Task objective: Return everything from the line containing "Where does the" down to the line containing "Is there any", unchanged.

Stored data:
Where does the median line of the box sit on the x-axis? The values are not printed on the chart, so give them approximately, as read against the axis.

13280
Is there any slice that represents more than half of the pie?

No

* * *

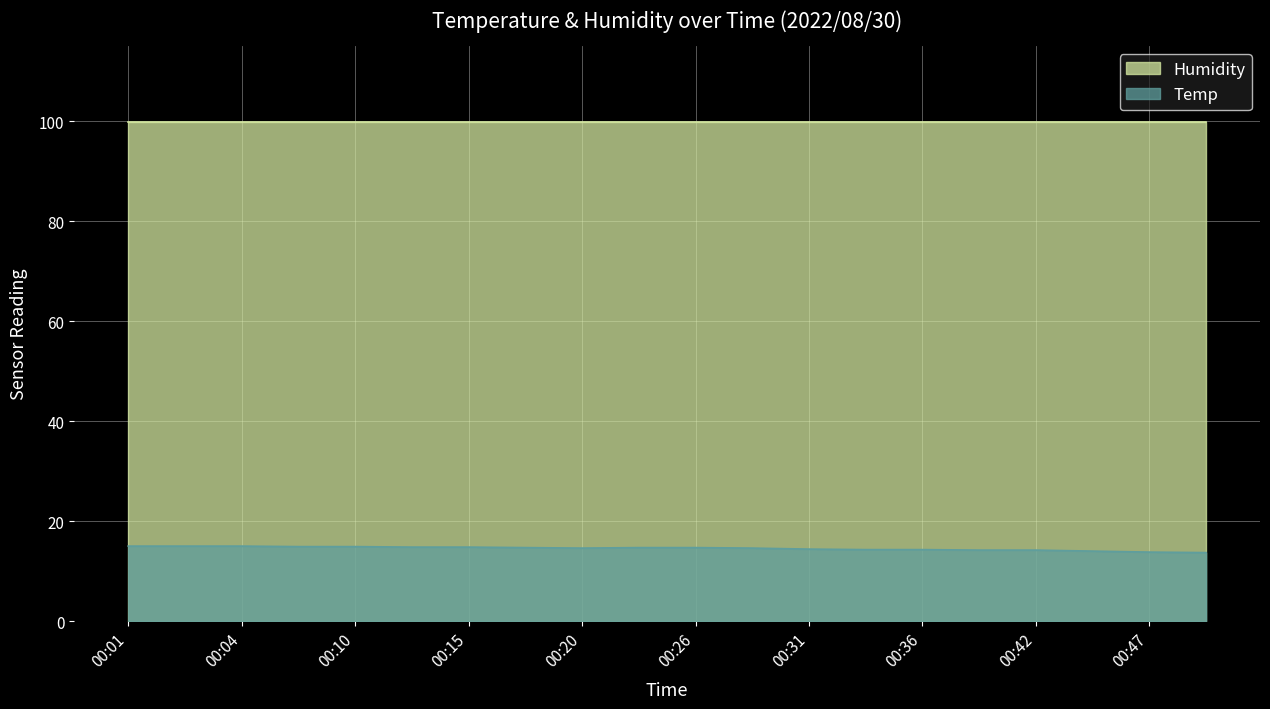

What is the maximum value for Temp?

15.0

Answer to this problem:
Where does the median line of the box sit on the x-axis? The values are not printed on the chart, so give them approximately, as read against the axis.

13280
Is there any slice that represents more than half of the pie?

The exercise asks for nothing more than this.